* _作業指示_: 下のページ抜粋を2文で要約してください。

* _ページ抜粋_:
リーダブル低レイヤコード

ここでは、低レイヤのコードを書くに当たって、経験上大事にしていることを書いています。 内容はあくまで個人的なものですので、読み物として参考程度にしてください。

内容は適宜追加していきます。

構造体のstatic assertは確認すべき箇所を書こう

struct Hoge {
    uintptr_t a;
    size_t b;
}

static_assert(sizeof(struct Hoge) == 16, "The size of hoge was changed!");

上のコードでは、構造体のサイズが変わった際にコンパイルエラーになる。 この手のAssertionは低レイヤではよく見るが、この情報だけでは構造体のサイズが変わると何が不味いのかが分からない。

一つ考えられる事として、uintptr_tsize_tのサイズが処理系やCPUアーキテクチャが変わった際に対処が必要な場合がある。 本来ならばuint32_tuint64_tなどサイズの決まった型を使うべきだが、デバイスやインターフェイスの仕様書などに合わせるためにこのように書いている場合がある。 そのため他の環境に移植した際は注意深く挙動を見るべきということでstatic_assertがあるのかもしれない。

もう一つの考えられる事として、構造体が別の場所にも定義されていて、データの受け渡しに使われているのかもしれない。 この場合、一方を書き換えたらもう一方も書き換える必要もある。 さらに構造体の定義自体だけの問題ではなく、構造体の確保自体もサイズに依存している場合がある。 例えば、以下のように確保したメモリをキャストしていたり、リンカスクリプトにサイズが直書きされている場合である。

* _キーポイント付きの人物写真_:

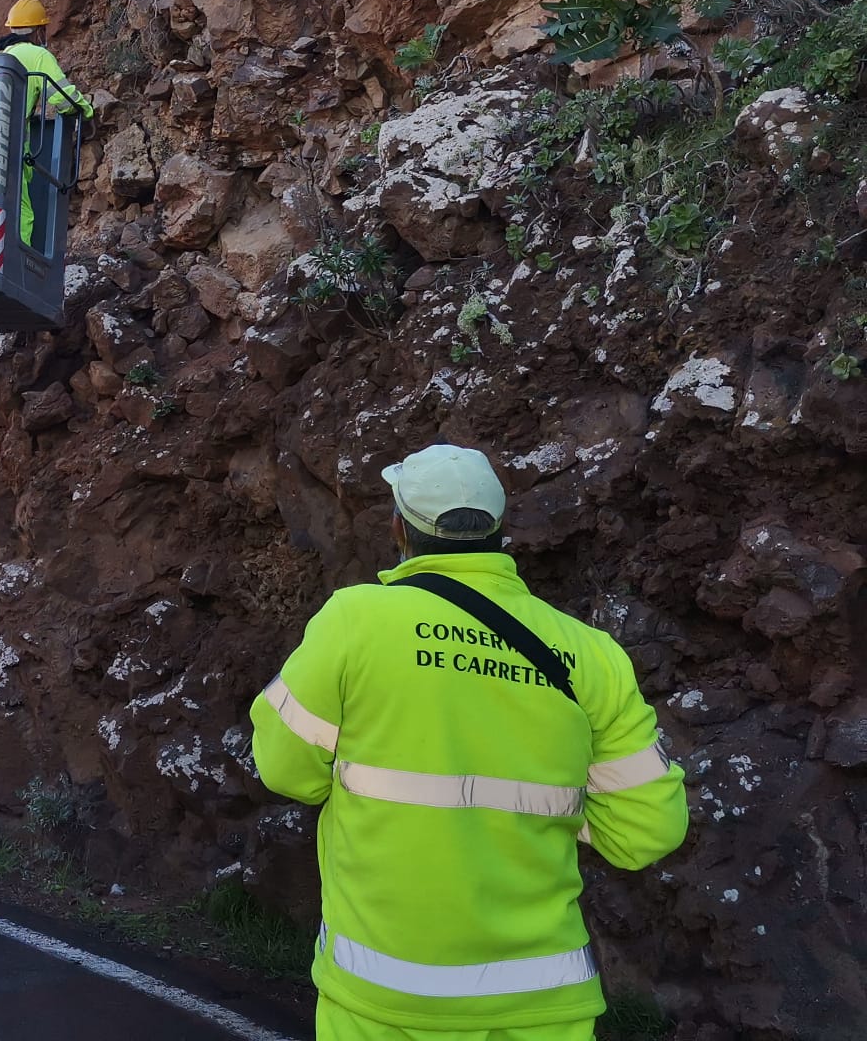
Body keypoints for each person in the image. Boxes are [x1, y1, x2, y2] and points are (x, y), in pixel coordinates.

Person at [248, 443, 689, 1041]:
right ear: (500, 531)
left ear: (398, 526)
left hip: (383, 1002)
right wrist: (550, 808)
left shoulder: (356, 621)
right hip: (544, 1006)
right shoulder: (593, 656)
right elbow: (646, 833)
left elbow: (285, 770)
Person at [0, 0, 94, 245]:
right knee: (23, 216)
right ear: (39, 31)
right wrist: (86, 112)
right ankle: (18, 278)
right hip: (12, 147)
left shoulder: (0, 57)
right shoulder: (36, 55)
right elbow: (61, 96)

* _回答欄_: 低レイヤのコードを書くうえで筆者が経験上大事にしていることを個人的な読み物としてまとめており、構造体のstatic assertには確認すべき箇所を書こうと述べている。サイズの変化でコンパイルエラーにするだけでは何が不味いのか分からず、その理由としては、uintptr_tやsize_tのサイズが処理系やCPUアーキテクチャで変わる場合や、構造体が別の場所にも定義されてデータの受け渡しに使われている場合などが考えられるとしている。